Шекспир
в «Юлии Цезаре» дважды вывел поэта, «и оба раза окатил его таким … окончательным презрением», что «даже Брут теряет терпение, когда входит поэт … словно некое существо, кажущееся битком набитым возможностями величия, в том числе и нравственного величия, и всё же редко доводящее его в философии жизненных поступков до хотя бы обыкновенной честности. “Терплю я шутовство в другое время … — Любезный, прочь!” — восклицает Брут. Переведите эти слова обратно в душу поэта, сочинившего их» (ВН, 572). «Я не знаю более душераздирающего чтения, чем Шекспир: чем должен страдать человек, чтобы иметь подобную нужду быть шутом! — Понимают ли Гамлета? Нет сомнений, достоверность есть то, что сводит с ума … Но чтобы так чувствовать, для этого нужно быть глубоким, пропастью, философом … Мы боимся истины …» (15, 36).Если собрать всё это вместе, то важность приобретают поздние самоистолкования
Ницше: о своих книгах: «они то здесь то там достигают высшего из того, что может быть достигнуто на Земле — цинизма …»; (15, 54), о себе: «я не хочу быть святым, тем более — шутом … Быть может, я шут … И несмотря на это … во мне говорит истина» (15, 116); и Авенариусу он пишет о себе: «моим доказательствам свойственна сила быть, — уметь быть, — шутом, сатиром или, если Вам угодно, “фельетонистом” в той мере, в какой я был им я был в “Казусе Вагнере”. Что самый глубокий ум должен быть также самым фривольным — это почти что формула моей философии». Овербек сообщает о безумном Ницше, которого он встретил в Турине (Bernoulli II, 234): «В целом преобладают проявления призвания, которое он сам себе приписал: быть скоморохом новой вечности».Что это такое, нельзя сказать однозначно. Эту маску, маску шута, Ницше в той же степени усвоил, в какой и отвергал как свою противоположность. С одной стороны, за ней не скрывается ничего, она ничто собой не представляет, являя актёрство того неподлинного, что ставит себя на сцену перед собой и другими, — как таковая маска сущностно чужда Ницше и составляет предмет неприязненного опасения, потому что он позволил ей так глубоко себя обмануть. Но с другой стороны, она даёт защиту от отчаяния, когда человек не хочет знать того, что он знает: «растерянный среди сотни воспоминаний … удавленный собственными верёвками» (8, 422). Она, наконец, представляет собой ту возможность вот-бытия, которая на первый взгляд выражает нечто наиболее глубокое, однако ничего подобного за собой не имеет, и которая в перспективе бытия того, чего нет, попеременно, с большей или меньшей степенью истинности, парадоксальным образом охватывает бытие тем, что позволяет ему моментально обернуться видимостью. «Уважение к маске» в любом случае относится для Ницше к области «утончённой гуманности» (ПТСДЗ, 394).

== Записи из набора данных ==
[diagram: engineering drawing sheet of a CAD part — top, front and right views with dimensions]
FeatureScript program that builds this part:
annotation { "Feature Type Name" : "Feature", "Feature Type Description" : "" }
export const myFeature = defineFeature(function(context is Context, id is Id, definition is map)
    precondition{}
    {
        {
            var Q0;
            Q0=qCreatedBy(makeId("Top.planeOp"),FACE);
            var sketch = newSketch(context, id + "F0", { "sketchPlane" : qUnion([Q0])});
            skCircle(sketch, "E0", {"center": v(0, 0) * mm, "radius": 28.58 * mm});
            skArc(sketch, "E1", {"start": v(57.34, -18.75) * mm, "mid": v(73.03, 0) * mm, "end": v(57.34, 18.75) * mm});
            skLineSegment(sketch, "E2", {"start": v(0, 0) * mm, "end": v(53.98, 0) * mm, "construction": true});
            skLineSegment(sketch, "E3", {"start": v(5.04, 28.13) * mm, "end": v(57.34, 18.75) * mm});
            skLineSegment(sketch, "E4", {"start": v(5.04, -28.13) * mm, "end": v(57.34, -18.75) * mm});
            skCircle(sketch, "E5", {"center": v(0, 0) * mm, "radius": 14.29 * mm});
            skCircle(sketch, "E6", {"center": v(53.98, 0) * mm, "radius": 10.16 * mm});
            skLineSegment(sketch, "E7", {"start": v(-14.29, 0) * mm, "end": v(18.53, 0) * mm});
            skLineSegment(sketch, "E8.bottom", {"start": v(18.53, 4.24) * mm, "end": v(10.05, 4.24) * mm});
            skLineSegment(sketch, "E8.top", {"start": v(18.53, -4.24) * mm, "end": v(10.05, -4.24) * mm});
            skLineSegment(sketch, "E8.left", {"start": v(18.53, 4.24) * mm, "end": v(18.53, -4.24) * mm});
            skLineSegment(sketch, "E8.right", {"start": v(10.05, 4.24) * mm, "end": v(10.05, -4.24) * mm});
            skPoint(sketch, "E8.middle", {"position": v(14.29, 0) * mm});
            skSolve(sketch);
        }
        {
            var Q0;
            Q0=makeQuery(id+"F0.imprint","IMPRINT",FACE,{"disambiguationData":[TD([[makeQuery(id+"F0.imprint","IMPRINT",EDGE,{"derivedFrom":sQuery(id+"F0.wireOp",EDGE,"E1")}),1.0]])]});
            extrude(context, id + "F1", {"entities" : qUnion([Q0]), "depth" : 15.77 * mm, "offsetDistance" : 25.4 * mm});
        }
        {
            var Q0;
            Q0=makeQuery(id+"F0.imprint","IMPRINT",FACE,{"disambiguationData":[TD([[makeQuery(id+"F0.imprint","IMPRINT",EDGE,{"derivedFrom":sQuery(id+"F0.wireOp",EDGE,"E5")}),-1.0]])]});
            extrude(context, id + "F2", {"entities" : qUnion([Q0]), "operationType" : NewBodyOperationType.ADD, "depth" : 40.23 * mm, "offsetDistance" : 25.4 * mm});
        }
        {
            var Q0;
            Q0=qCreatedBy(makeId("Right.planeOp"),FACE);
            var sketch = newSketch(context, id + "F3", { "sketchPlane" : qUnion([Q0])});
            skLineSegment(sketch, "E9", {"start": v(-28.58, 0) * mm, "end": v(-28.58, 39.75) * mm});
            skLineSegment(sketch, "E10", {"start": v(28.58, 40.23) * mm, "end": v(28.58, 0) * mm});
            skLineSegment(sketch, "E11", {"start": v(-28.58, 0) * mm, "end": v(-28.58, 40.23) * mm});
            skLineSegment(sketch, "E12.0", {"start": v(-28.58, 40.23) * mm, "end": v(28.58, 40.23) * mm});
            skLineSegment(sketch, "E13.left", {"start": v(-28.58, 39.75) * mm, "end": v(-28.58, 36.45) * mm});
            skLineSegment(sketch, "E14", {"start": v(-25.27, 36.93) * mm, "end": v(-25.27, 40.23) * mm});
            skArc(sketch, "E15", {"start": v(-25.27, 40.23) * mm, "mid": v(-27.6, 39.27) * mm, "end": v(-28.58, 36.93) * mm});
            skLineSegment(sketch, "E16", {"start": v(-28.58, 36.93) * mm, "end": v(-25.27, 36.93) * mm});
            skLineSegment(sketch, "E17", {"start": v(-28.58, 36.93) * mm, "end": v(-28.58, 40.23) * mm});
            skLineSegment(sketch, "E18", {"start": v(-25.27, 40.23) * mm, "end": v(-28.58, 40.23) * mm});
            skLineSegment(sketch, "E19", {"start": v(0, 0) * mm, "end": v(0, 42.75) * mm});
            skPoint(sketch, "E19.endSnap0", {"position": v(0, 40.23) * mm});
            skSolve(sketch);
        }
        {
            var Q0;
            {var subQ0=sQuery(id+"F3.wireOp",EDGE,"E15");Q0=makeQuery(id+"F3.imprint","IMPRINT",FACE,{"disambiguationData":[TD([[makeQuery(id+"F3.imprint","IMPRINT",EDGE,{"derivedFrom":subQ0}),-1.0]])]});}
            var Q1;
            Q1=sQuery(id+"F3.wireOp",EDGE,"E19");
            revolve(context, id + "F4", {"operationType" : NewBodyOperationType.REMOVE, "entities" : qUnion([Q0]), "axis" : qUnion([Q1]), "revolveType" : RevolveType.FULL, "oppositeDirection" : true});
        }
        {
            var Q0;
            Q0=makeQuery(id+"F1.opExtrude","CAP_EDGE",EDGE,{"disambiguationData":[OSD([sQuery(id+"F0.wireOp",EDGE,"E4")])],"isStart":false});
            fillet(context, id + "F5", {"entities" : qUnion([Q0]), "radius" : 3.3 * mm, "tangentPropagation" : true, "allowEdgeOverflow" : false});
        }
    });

== УСЛОВИЕ ЗАДАЧИ ==
Напишите следующую часть отрывка о Ницше и маске шута, продолжив его сразу после последнего предложения.

== ОТВЕТ НИЖЕ ==
Необходимость существования маски накладывает свой отпечаток на смысл творчества
: творчество ни в какой идее саму истину выразить не может. Неподлинность всего определённого имеет следствием двусмысленность подлинного, невозможность сообщения — являющееся в масках одиночество. Творчество мыслителя, который сделал этот пограничный опыт частью своего существа, словно отмечено стигмами: «В писаниях отшельника нам всегда чудятся какие-то отзвуки пустыни … даже в самых сильных его словах … слышится новый, более опасный вид молчания … Кто … наедине со своей душой … кто, сидя в своей пещере — а она может быть и лабиринтом, но также и золотым рудником, — сделался пещерным медведем или искателем сокровищ … у того и самые понятия получают в конце концов какую-то особенную сумеречную окраску, какой-то запах глубины и вместе с тем плесени, нечто невыразимое … Отшельник не верит тому, чтобы философ … когда-либо выражал в книгах свои подлинные и окончательные мнения … он даже склонен сомневаться, может ли вообще философ иметь “окончательные и подлинные” мнения и не находится ли … у него за каждой пещерой ещё более глубокая пещера … пропасть за каждым обоснованием … Всякая философия есть философия авансцены … Всякая философия скрывает в свою очередь некую философию» (ПТСДЗ, 400).